### MATERIAL SUPPLIED ###

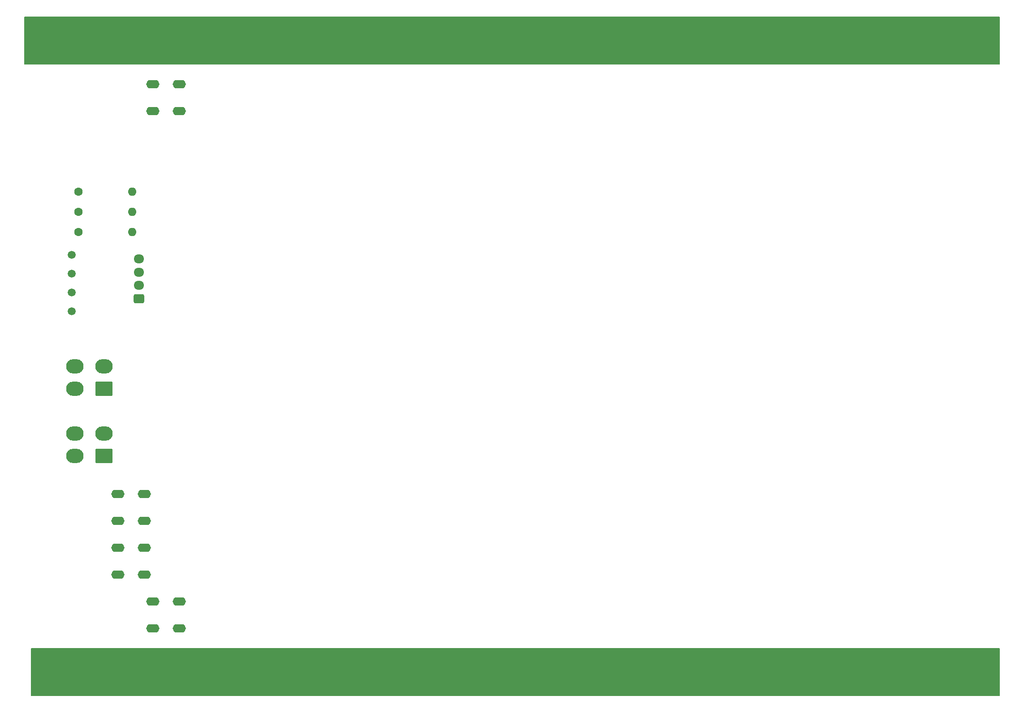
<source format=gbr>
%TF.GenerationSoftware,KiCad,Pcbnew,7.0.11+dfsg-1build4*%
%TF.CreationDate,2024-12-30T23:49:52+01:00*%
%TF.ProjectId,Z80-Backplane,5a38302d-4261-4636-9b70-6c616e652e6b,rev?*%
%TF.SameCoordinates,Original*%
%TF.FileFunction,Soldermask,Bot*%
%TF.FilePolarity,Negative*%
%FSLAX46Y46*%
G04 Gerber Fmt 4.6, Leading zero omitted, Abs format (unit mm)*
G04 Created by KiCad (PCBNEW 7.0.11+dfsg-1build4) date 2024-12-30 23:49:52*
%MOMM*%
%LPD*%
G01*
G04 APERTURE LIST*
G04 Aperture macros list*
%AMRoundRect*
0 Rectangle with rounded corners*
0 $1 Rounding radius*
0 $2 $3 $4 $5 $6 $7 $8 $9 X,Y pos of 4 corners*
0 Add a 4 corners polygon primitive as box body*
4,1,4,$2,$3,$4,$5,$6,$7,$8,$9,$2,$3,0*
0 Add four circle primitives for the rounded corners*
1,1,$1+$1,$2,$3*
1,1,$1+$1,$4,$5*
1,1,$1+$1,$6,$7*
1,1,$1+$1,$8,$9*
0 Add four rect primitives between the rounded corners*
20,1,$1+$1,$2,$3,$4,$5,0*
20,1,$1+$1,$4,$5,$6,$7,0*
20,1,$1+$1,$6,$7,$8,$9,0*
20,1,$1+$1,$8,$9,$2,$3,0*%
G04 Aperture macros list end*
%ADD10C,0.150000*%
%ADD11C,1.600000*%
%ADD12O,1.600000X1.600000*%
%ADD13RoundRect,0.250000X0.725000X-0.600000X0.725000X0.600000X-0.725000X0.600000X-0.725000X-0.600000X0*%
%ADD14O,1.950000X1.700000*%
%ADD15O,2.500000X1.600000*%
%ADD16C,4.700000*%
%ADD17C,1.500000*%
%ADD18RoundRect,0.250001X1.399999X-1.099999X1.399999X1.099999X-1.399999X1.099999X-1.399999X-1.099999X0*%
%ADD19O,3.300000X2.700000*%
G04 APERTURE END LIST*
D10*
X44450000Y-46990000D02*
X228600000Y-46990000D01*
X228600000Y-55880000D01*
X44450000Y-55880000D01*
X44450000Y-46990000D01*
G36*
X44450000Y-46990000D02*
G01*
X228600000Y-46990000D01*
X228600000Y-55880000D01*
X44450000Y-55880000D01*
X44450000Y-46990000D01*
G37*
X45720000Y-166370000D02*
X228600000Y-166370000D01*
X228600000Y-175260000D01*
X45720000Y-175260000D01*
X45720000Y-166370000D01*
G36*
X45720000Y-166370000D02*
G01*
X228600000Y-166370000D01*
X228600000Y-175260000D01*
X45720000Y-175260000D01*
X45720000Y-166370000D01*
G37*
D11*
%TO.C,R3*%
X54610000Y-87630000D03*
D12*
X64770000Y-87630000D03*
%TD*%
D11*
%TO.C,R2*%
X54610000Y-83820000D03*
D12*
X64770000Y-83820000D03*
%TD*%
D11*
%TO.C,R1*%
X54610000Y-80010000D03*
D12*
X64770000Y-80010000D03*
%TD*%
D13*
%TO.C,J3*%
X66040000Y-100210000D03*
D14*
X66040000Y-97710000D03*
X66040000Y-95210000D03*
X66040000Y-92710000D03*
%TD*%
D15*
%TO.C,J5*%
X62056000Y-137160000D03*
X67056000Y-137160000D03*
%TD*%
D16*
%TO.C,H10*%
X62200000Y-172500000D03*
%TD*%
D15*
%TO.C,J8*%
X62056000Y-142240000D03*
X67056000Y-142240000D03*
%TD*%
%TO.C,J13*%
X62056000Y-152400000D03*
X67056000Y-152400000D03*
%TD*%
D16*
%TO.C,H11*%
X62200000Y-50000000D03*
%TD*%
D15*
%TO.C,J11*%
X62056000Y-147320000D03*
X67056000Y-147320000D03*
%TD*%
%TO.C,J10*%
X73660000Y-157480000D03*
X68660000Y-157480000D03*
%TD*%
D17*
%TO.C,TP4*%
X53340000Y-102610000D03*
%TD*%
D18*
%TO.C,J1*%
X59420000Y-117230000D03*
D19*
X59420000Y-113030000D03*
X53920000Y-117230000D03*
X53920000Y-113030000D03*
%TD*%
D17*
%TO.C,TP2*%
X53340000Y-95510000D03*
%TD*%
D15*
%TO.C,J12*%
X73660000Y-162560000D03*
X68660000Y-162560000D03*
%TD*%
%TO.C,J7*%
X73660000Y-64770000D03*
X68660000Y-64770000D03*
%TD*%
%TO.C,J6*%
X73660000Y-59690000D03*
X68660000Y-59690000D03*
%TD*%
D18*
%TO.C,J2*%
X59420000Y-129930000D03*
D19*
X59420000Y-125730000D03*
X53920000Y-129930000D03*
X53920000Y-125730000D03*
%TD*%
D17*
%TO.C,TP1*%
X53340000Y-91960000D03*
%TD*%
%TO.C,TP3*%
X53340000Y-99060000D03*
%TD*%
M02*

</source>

###

WHAT YOU WILL DO
Nothing but a number is expected: the tally of lines in the records that include the word "four".

ANSWER BOX
2